Inspection of the output files user_state.json and guest_state.json reveals wildly different sets of state events, even though both come from the same homeserver. For example:

user_state.json

{
  "content": {
    "join_rule": "public"
  },
  "event_id": "$W8ilz2XuqXYU3LilZkU3BLlbGvQgxGMBn5BY81SmBP0",
  "origin_server_ts": 1687249386275,
  "room_id": "!PfltsPSvJVImWNRDyj:matrix.org",
  "sender": "@wj25czxj47bu6q:matrix.org",
  "state_key": "",
  "type": "m.room.join_rules"
}

guest_state.json

{
  "content": {
    "join_rule": "invite"
  },
  "event_id": "$lZoXigGI2_plf_Hdj47IDmYPeoV00te_jgkVQGToJJo",
  "origin_server_ts": 1686004259002,
  "room_id": "!PfltsPSvJVImWNRDyj:matrix.org",
  "sender": "@moderation-tools:matrix.org",
  "state_key": "",
  "type": "m.room.join_rules"
}

In this case, the m.room.join_rules reported to registered users is the correct one, while the m.room.join_rules reported to guest users is an old event which has been replaced.

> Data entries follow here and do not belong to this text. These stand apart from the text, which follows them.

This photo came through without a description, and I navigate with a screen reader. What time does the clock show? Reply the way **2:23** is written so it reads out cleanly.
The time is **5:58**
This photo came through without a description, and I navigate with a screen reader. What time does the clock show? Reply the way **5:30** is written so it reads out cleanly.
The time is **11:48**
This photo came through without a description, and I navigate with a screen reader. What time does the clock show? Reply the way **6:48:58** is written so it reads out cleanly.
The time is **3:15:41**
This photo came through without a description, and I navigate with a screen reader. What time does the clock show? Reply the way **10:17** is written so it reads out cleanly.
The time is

This also does not appear to have any relation with m.room.guest_access, which was set to "guest_access": "forbidden" long before either of the m.room.join_rules state events displayed above were sent.

Homeserver

matrix.org

Synapse Version

1.88.0

Installation Method

I don't know

Database

I don't know

Workers

I don't know

Platform

I don't know

Configuration

No response

Relevant log output

No response

Anything else that would be useful to know?

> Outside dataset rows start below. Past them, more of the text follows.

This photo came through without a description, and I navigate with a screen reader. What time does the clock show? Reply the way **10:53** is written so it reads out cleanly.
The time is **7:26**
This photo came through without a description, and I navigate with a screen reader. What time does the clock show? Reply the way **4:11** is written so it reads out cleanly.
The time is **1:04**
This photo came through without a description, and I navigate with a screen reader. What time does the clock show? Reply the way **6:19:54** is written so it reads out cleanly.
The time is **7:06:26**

This issue seems to have cropped up very recently, perhaps in Synapse v1.88.0 or v1.88.0rc1, though it is also entirely possible that it just went unnoticed until now.

[DMRobertson]

Thanks for the thorough report. I think this is going to need more investigation and for us to double check the rules about what state a guest is supposed to see. (It'd also be good to rule out something like e.g. a response cache giving the guest stale data).

[wj25czxj47bu6q]

After further investigation… this issue turns out to be completely different from what I originally thought.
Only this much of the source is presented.